Depth estimation is a challenging problem for a long time in the industry. There are vision-based depth estimation and non-vision based depth estimation techniques. Non-vision based depth estimation sensors like Lidar, laser, and TOF(time-of-flight) usually have the best accuracy but can only generate sparse depth estimation. Vision-based depth estimation techniques can generate a dense depth map but suffer from relatively low accuracy. With the development of deep learning, vision-based depth estimation can use a cheap camera to achieve competitive performance with other much more expensive depth estimation sensors.
Vision-based depth estimation can be divided into two categories: learning based depth estimation and stereo depth estimation. Stereo depth estimation exploits stereo geometry to calculate the disparity of matching feature points in stereo views. Stereo depth estimation can’t predict depth in the blind area and where the scene is textureless and featureless. Learning-based depth estimation can provide a solution to predict depths for all pixels.
Also, learning-based depth estimation can be divided into supervised learning and self-supervised learning. Supervised depth estimation needs images with ground-truth depths as labels. Considering the huge amount of data that needs to be collected to train the model, it will take lots of time and resources to collect ground-truth depth data. Supervised depth estimation is also bad at scaling to different scenes. Thus, a self-supervised depth estimation solution is the most practical and reasonable one in the industry.
Nod.AI’s self-supervised depth estimation solution is the start-of-art depth estimation technique. Given either color or grayscale images, it can predict depth for all pixels. To train the model, it does the self-supervised training with sequences of monocular images, and no ground-truth depth data is needed.
Nod.AI uses an encoder-decoder network to do a coarse depth estimation given an image. Then a bilateral filter is applied to finetune the depth map.
Nod.AI’s fast bilateral filter takes the input RGB image as a “reference” image and has the predicted depth map as “target value” t and some per-pixel confidence of the depth map c. The goal is to finetune the input depth map by resembling the input depth map where the confidence is large while being smooth and tightly aligned to edges in the reference image.

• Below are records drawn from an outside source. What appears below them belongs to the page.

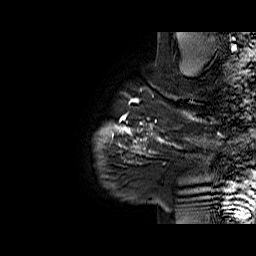
Breast MRI (dynamic contrast-enhanced), one sagittal slice. Slice 58 of 60 in the series (ordered by position). Dynamic contrast-enhanced series, time point 2 of 6 at this slice position (early post-contrast). 1.5 T. TE 6.1 ms, TR 32.9 ms. 256 × 256 image matrix, field of view 220 × 220 mm. Female patient. From the clinical record (not read from this slice): setting: breast cancer imaged before/during neoadjuvant chemotherapy; receptor status: HER2-positive.
Structures marked on this image (semi-automatic segmentation, software-assisted and operator-edited):
- analysis volume of interest (the breast-tissue region the enhancement analysis was run in; not a lesion): bounding box (x1, y1, x2, y2) in pixels: (127, 95, 194, 164)
- tumour enhancement mask (voxels above the 100 % enhancement threshold inside the analysis volume of interest): (127, 95, 194, 155)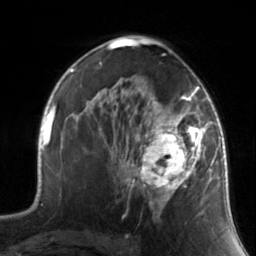
Breast MRI, one axial slice. Position 88 of 134 along the scan axis. Cropped to one breast. Dynamic contrast-enhanced series, time point 2 of 7 at this slice position (early post-contrast). 3 T. TE 1.7 ms, TR 4.6 ms. 1.2 mm slice thickness. 256 × 256 image matrix. Female patient.
Outlined on this slice (semi-automatic segmentation, software-assisted and operator-edited):
- enhancing-tissue mask used for the functional tumour volume (all voxels passing the contrast-enhancement thresholds inside the analysis volume; usually the tumour): bounding box (x1, y1, x2, y2) in pixels: (130, 88, 211, 217)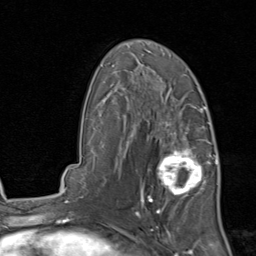
Breast MRI, one axial slice. Slice 54 of 80 in the series (ordered by position). Cropped to one breast. Dynamic contrast-enhanced series, time point 2 of 8 at this slice position (early post-contrast). 1.5 T. TE 1.7 ms, TR 4.5 ms. 2 mm slice thickness. 256 × 256 image matrix, field of view 180 × 180 mm. Female patient.
Structures marked on this image (semi-automatic segmentation, software-assisted and operator-edited):
- enhancing-tissue mask used for the functional tumour volume (all voxels passing the contrast-enhancement thresholds inside the analysis volume; usually the tumour): bounding box (x1, y1, x2, y2) in pixels: (138, 129, 215, 213)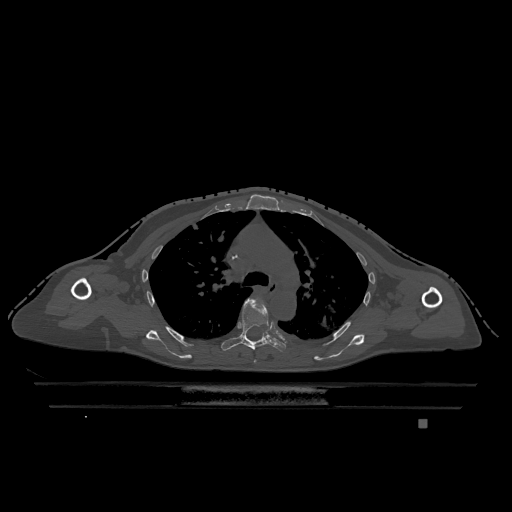
CT including the spine, one axial slice; slice 845 of 1317 in the series (ordered by position); bone window (W 1800 / L 400 HU); 0.5 mm slice thickness; 512 × 512 image matrix. Patient: female, 74 years. From the clinical record (not read from this slice): primary cancer: lung; vertebrae with lytic lesions (as recorded): T1, T4, T5, T6, L4, L5.
Outlined on this slice (semi-automatic segmentation, software-assisted and operator-edited):
- T4 vertebra: bounding box (x1, y1, x2, y2) in pixels: (254, 360, 256, 363)
- T5 vertebra: (221, 298, 287, 353)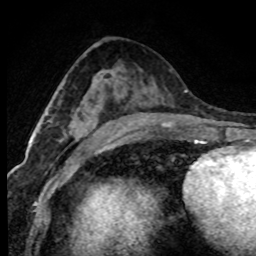
Breast MRI (dynamic contrast-enhanced), one axial slice. Position 42 of 80 along the scan axis. Cropped to one breast. Dynamic contrast-enhanced series, time point 2 of 7 at this slice position (early post-contrast). 1.5 T. TE 4.2 ms, TR 7.1 ms. 2 mm slice thickness. 256 × 256 image matrix. Female patient.
Structures marked on this image (semi-automatically segmented with operator editing):
- enhancing-tissue mask used for the functional tumour volume (all voxels passing the contrast-enhancement thresholds inside the analysis volume; usually the tumour): bounding box (x1, y1, x2, y2) in pixels: (46, 113, 84, 141)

Nod.AI adopts “splat/blur/slice” procedures to speed up the bilateral filtering. Pixel values are “splatted” onto a small set of vertices in a grid or lattice (a soft histogramming operation), then those vertex values are blurred, and then the filtered pixel values are produced via a “slice” (an interpolation) of the blurred vertex values.
Nod.AI does the self-supervised depth training with monocular image sequences. During the training, we train a depth network which supports multiple popular backbones like Mobilenet and ResNet, and trains a separate pose network at the same time. The pose network predicts translation and rotation between a pair of image frames.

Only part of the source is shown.